Directions: In your answer, every line of the records should be written out exactly.

Stored data entries:
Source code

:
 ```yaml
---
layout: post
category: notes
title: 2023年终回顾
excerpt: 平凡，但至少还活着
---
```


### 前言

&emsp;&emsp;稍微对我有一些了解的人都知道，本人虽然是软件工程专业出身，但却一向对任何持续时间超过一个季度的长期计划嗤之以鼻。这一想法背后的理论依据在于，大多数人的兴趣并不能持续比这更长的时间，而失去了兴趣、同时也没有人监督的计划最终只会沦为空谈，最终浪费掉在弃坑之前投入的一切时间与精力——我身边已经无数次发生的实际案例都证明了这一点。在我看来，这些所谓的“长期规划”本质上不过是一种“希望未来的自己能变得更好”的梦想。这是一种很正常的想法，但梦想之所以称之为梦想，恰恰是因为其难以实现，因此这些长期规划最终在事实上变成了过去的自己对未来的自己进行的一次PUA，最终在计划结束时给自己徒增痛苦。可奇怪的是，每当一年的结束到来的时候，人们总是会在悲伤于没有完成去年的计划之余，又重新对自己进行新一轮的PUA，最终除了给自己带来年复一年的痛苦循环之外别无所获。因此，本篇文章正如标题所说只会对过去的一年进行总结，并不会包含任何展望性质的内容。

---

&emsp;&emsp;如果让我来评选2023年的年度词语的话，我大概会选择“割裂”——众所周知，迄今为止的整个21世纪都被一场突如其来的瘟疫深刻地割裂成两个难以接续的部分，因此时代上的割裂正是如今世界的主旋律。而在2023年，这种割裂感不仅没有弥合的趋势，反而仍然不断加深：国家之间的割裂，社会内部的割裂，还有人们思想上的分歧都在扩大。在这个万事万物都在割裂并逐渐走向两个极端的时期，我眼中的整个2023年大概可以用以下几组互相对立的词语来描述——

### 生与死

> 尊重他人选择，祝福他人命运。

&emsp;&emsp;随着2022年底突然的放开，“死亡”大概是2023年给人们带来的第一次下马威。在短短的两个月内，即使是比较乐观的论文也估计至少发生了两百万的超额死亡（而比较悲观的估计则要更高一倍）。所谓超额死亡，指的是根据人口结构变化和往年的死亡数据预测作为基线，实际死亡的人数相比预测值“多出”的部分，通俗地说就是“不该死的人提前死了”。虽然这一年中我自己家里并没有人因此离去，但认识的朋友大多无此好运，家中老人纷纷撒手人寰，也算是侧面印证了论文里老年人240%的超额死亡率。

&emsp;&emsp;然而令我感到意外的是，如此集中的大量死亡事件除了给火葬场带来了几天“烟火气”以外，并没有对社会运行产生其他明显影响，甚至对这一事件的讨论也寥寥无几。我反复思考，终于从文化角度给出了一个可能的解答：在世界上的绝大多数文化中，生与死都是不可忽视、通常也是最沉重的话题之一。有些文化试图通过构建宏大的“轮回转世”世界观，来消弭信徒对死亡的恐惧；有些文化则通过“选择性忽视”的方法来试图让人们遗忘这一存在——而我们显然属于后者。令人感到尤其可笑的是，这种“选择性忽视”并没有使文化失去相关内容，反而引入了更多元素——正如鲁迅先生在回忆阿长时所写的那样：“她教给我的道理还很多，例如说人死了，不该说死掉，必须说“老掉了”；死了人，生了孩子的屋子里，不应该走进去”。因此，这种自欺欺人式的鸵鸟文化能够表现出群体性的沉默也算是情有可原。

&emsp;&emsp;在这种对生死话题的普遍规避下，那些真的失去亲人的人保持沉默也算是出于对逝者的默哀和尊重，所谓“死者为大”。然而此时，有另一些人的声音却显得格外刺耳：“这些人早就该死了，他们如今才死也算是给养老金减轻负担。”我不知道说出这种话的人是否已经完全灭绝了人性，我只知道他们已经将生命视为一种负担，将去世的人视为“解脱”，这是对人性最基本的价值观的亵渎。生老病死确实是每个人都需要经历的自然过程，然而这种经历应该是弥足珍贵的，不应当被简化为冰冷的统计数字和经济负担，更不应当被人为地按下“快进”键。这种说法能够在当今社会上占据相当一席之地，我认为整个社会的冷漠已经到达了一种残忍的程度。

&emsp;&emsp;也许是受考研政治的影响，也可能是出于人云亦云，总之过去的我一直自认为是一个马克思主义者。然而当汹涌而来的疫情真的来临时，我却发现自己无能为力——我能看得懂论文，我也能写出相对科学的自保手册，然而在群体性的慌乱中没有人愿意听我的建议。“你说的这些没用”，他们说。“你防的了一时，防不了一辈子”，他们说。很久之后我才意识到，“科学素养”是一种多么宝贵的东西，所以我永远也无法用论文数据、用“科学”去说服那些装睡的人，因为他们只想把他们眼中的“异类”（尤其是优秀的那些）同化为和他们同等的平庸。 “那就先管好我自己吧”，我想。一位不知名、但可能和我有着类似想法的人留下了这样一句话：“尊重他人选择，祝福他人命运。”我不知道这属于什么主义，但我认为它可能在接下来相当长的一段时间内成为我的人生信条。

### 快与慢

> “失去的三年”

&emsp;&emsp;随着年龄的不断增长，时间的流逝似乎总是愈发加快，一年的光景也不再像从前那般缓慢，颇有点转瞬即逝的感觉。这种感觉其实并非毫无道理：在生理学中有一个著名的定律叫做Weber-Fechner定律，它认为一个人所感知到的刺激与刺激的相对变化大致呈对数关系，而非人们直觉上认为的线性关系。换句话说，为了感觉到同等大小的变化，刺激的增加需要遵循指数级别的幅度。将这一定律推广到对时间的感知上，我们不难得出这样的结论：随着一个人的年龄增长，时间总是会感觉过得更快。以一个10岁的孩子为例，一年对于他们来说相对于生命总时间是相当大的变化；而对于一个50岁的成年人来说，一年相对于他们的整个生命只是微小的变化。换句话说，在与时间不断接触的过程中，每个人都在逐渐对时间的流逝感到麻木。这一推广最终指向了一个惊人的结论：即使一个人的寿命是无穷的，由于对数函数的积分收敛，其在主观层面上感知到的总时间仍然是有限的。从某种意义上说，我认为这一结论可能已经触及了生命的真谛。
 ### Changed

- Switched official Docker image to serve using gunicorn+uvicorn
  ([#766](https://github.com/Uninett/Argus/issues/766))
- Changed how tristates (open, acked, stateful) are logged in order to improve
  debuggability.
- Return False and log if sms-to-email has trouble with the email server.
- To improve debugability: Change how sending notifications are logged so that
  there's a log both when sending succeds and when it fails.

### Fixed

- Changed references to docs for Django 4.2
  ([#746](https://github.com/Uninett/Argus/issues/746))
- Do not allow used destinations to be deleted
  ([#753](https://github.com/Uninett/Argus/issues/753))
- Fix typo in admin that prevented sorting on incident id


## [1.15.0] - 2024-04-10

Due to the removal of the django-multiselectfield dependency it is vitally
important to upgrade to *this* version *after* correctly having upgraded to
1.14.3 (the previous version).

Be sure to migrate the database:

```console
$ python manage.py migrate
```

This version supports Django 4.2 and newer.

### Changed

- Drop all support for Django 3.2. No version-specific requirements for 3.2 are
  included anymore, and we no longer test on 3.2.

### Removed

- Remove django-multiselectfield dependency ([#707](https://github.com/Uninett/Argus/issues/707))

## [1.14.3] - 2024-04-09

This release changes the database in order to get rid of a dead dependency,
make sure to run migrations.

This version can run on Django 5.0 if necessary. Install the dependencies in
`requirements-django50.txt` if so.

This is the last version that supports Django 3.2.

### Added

Reply to the task:
Source code

:
 ```yaml
---
layout: post
category: notes
title: 2023年终回顾
excerpt: 平凡，但至少还活着
---
```


### 前言

&emsp;&emsp;稍微对我有一些了解的人都知道，本人虽然是软件工程专业出身，但却一向对任何持续时间超过一个季度的长期计划嗤之以鼻。这一想法背后的理论依据在于，大多数人的兴趣并不能持续比这更长的时间，而失去了兴趣、同时也没有人监督的计划最终只会沦为空谈，最终浪费掉在弃坑之前投入的一切时间与精力——我身边已经无数次发生的实际案例都证明了这一点。在我看来，这些所谓的“长期规划”本质上不过是一种“希望未来的自己能变得更好”的梦想。这是一种很正常的想法，但梦想之所以称之为梦想，恰恰是因为其难以实现，因此这些长期规划最终在事实上变成了过去的自己对未来的自己进行的一次PUA，最终在计划结束时给自己徒增痛苦。可奇怪的是，每当一年的结束到来的时候，人们总是会在悲伤于没有完成去年的计划之余，又重新对自己进行新一轮的PUA，最终除了给自己带来年复一年的痛苦循环之外别无所获。因此，本篇文章正如标题所说只会对过去的一年进行总结，并不会包含任何展望性质的内容。

---

&emsp;&emsp;如果让我来评选2023年的年度词语的话，我大概会选择“割裂”——众所周知，迄今为止的整个21世纪都被一场突如其来的瘟疫深刻地割裂成两个难以接续的部分，因此时代上的割裂正是如今世界的主旋律。而在2023年，这种割裂感不仅没有弥合的趋势，反而仍然不断加深：国家之间的割裂，社会内部的割裂，还有人们思想上的分歧都在扩大。在这个万事万物都在割裂并逐渐走向两个极端的时期，我眼中的整个2023年大概可以用以下几组互相对立的词语来描述——

### 生与死

> 尊重他人选择，祝福他人命运。

&emsp;&emsp;随着2022年底突然的放开，“死亡”大概是2023年给人们带来的第一次下马威。在短短的两个月内，即使是比较乐观的论文也估计至少发生了两百万的超额死亡（而比较悲观的估计则要更高一倍）。所谓超额死亡，指的是根据人口结构变化和往年的死亡数据预测作为基线，实际死亡的人数相比预测值“多出”的部分，通俗地说就是“不该死的人提前死了”。虽然这一年中我自己家里并没有人因此离去，但认识的朋友大多无此好运，家中老人纷纷撒手人寰，也算是侧面印证了论文里老年人240%的超额死亡率。

&emsp;&emsp;然而令我感到意外的是，如此集中的大量死亡事件除了给火葬场带来了几天“烟火气”以外，并没有对社会运行产生其他明显影响，甚至对这一事件的讨论也寥寥无几。我反复思考，终于从文化角度给出了一个可能的解答：在世界上的绝大多数文化中，生与死都是不可忽视、通常也是最沉重的话题之一。有些文化试图通过构建宏大的“轮回转世”世界观，来消弭信徒对死亡的恐惧；有些文化则通过“选择性忽视”的方法来试图让人们遗忘这一存在——而我们显然属于后者。令人感到尤其可笑的是，这种“选择性忽视”并没有使文化失去相关内容，反而引入了更多元素——正如鲁迅先生在回忆阿长时所写的那样：“她教给我的道理还很多，例如说人死了，不该说死掉，必须说“老掉了”；死了人，生了孩子的屋子里，不应该走进去”。因此，这种自欺欺人式的鸵鸟文化能够表现出群体性的沉默也算是情有可原。

&emsp;&emsp;在这种对生死话题的普遍规避下，那些真的失去亲人的人保持沉默也算是出于对逝者的默哀和尊重，所谓“死者为大”。然而此时，有另一些人的声音却显得格外刺耳：“这些人早就该死了，他们如今才死也算是给养老金减轻负担。”我不知道说出这种话的人是否已经完全灭绝了人性，我只知道他们已经将生命视为一种负担，将去世的人视为“解脱”，这是对人性最基本的价值观的亵渎。生老病死确实是每个人都需要经历的自然过程，然而这种经历应该是弥足珍贵的，不应当被简化为冰冷的统计数字和经济负担，更不应当被人为地按下“快进”键。这种说法能够在当今社会上占据相当一席之地，我认为整个社会的冷漠已经到达了一种残忍的程度。

&emsp;&emsp;也许是受考研政治的影响，也可能是出于人云亦云，总之过去的我一直自认为是一个马克思主义者。然而当汹涌而来的疫情真的来临时，我却发现自己无能为力——我能看得懂论文，我也能写出相对科学的自保手册，然而在群体性的慌乱中没有人愿意听我的建议。“你说的这些没用”，他们说。“你防的了一时，防不了一辈子”，他们说。很久之后我才意识到，“科学素养”是一种多么宝贵的东西，所以我永远也无法用论文数据、用“科学”去说服那些装睡的人，因为他们只想把他们眼中的“异类”（尤其是优秀的那些）同化为和他们同等的平庸。 “那就先管好我自己吧”，我想。一位不知名、但可能和我有着类似想法的人留下了这样一句话：“尊重他人选择，祝福他人命运。”我不知道这属于什么主义，但我认为它可能在接下来相当长的一段时间内成为我的人生信条。

### 快与慢

> “失去的三年”

&emsp;&emsp;随着年龄的不断增长，时间的流逝似乎总是愈发加快，一年的光景也不再像从前那般缓慢，颇有点转瞬即逝的感觉。这种感觉其实并非毫无道理：在生理学中有一个著名的定律叫做Weber-Fechner定律，它认为一个人所感知到的刺激与刺激的相对变化大致呈对数关系，而非人们直觉上认为的线性关系。换句话说，为了感觉到同等大小的变化，刺激的增加需要遵循指数级别的幅度。将这一定律推广到对时间的感知上，我们不难得出这样的结论：随着一个人的年龄增长，时间总是会感觉过得更快。以一个10岁的孩子为例，一年对于他们来说相对于生命总时间是相当大的变化；而对于一个50岁的成年人来说，一年相对于他们的整个生命只是微小的变化。换句话说，在与时间不断接触的过程中，每个人都在逐渐对时间的流逝感到麻木。这一推广最终指向了一个惊人的结论：即使一个人的寿命是无穷的，由于对数函数的积分收敛，其在主观层面上感知到的总时间仍然是有限的。从某种意义上说，我认为这一结论可能已经触及了生命的真谛。
 ### Changed

- Switched official Docker image to serve using gunicorn+uvicorn
  ([#766](https://github.com/Uninett/Argus/issues/766))
- Changed how tristates (open, acked, stateful) are logged in order to improve
  debuggability.
- Return False and log if sms-to-email has trouble with the email server.
- To improve debugability: Change how sending notifications are logged so that
  there's a log both when sending succeds and when it fails.

### Fixed

- Changed references to docs for Django 4.2
  ([#746](https://github.com/Uninett/Argus/issues/746))
- Do not allow used destinations to be deleted
  ([#753](https://github.com/Uninett/Argus/issues/753))
- Fix typo in admin that prevented sorting on incident id


## [1.15.0] - 2024-04-10

Due to the removal of the django-multiselectfield dependency it is vitally
important to upgrade to *this* version *after* correctly having upgraded to
1.14.3 (the previous version).

Be sure to migrate the database:

```console
$ python manage.py migrate
```

This version supports Django 4.2 and newer.

### Changed

- Drop all support for Django 3.2. No version-specific requirements for 3.2 are
  included anymore, and we no longer test on 3.2.

### Removed

- Remove django-multiselectfield dependency ([#707](https://github.com/Uninett/Argus/issues/707))

## [1.14.3] - 2024-04-09

This release changes the database in order to get rid of a dead dependency,
make sure to run migrations.

This version can run on Django 5.0 if necessary. Install the dependencies in
`requirements-django50.txt` if so.

This is the last version that supports Django 3.2.

### Added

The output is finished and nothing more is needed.